Leider bekam ich die Gelegenheit zu diesem Protest nicht, sehnsüchtig wartete ich darauf, zum Vortrag des Gedichtes vor die Klasse gerufen zu werden. Nur, es geschah nicht. Wahrscheinlich ahnte die Deutschlehrerin, was passieren würde, wenn sie mich aufruft, und wollte entweder eine Konfrontation vermeiden, oder mich vor meinen Worten schützen. Heute vermute ich Letzteres, damals Ersteres. Ich hatte ja im Vorfeld schon lauthals verkündet, dass ich diese Strophe des Gedichtes nicht aufsagen werde.
„Die Rache Gottes an den Atheisten besteht darin, dass er sie mit Blindheit schlägt für die politische Macht der Religion“, meinte kürzlich Norbert Bolz per Twitter und dieser Spruch war es auch, der mich an die Sache mit dem Gedicht von Heine erinnerte.
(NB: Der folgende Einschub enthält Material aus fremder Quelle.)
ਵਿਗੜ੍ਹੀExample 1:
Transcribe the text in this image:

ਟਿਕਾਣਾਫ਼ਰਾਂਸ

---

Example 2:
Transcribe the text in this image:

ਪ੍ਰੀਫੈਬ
Die politische Macht der Religion zeigte sich selbst in einem totalitären System wie der DDR, die trotz aller Methoden die einer Diktatur zur Verfügung stehen, es nicht schaffte, die Religion zu unterwerfen oder beseitigen.
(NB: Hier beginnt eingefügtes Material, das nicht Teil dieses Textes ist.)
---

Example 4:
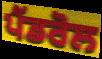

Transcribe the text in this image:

ਪੈਂਡਰੋਲ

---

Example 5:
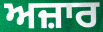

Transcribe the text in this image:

ਅਜ਼ਾਰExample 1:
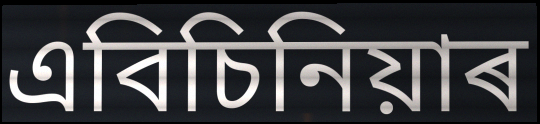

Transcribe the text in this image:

এবিচিনিয়াৰ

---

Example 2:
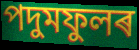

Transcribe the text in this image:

পদুমফুলৰ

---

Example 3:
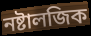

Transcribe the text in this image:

নষ্টালজিক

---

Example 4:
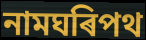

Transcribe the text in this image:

নামঘৰিপথ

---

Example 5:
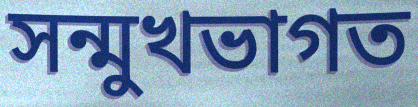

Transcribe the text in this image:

সন্মুখভাগতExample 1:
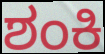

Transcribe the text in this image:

ಶಂಕಿ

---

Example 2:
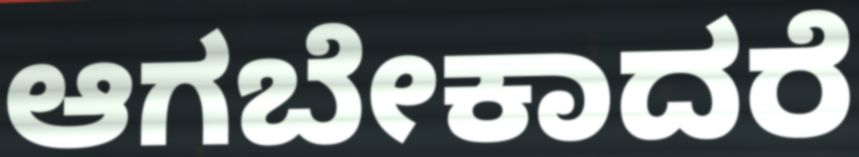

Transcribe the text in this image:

ಆಗಬೇಕಾದರೆ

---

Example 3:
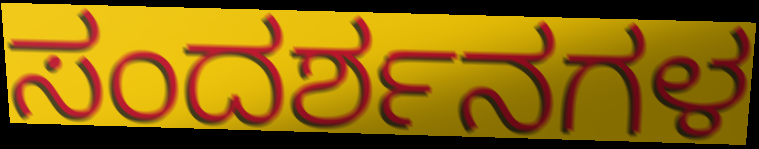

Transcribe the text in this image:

ಸಂದರ್ಶನಗಳ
Herzlich lachen musste ich deswegen auch über die Meldung, dass nun von den Unionsfraktionschefs eine »Wertekunde« für Flüchtlingskinder gefordert wird. Oder wenn beklagt wurde, dass Moslems ihre Werte über denen der hiesigen Gesellschaft stellen. Daran ist überhaupt nichts besonders, ich habe es ja am eigenen Leib, an der eigenen Seele erfahren, wie das ist. Es ist eine reine Selbstverständlichkeit, dass religiöse Werte über humanistischen Werten stehen, jeder der Religion an der eigenen Seele spürt, weiß das, das ist nicht nur bei den Muslimen so, sondern generell. Dabei geht es nicht darum, ob ich das nun gut oder schlecht finde, ich schaue nur hin, was ist.
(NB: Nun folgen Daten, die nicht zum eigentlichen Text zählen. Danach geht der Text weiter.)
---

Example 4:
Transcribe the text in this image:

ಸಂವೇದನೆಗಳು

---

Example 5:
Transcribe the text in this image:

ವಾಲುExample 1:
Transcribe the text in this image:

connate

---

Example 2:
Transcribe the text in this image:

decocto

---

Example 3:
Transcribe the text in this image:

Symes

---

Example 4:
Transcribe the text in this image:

Es war ein längeres Gespräch mit meiner Tochter, schnell kamen wir weg von ihrem Problem mit der Präsentation und gelangten dahin, wo ihr wirklich der Schuh drückte. Sie möchte nämlich gerne vom Religions- in den Ethikunterricht wechseln und schien doch irgendwie zu hoffen, dass ich ihr das verbiete. Das tue ich keinesfalls, was ich auch sagte. „Aber der Ethiklehrer ist so ein Vollgrüner“ meinte sie und dass sie dann seine Aussagen ständig mit denen von mir vergleichen würde. Nein, sagte sie, in diesen Zwiespalt möchte sie sich nicht begeben und lieber doch bei der Religion bleiben. „Ich kann dir nicht helfen, kann dir nicht diese Entscheidung abnehmen“, sage ich, um anzufügen: „aber egal welche Entscheidung du triffst, ich stehe hinter dir und trage sie mit.“ Heute kann ich so sprechen, die Religion hat keine Macht mehr über mich, jedenfalls nicht, wenn sie mir mittels Ver- oder Geboten gegenüber tritt, dann bin ich ihr Feind. Fürs Spirituelle bin ich schon noch empfänglich. Auch Heinrich Heines »Die Schlesischen Weber« kann ich heute aufsagen, würde man allerdings mich dazu zwingen sie aufzusagen – dann niemals.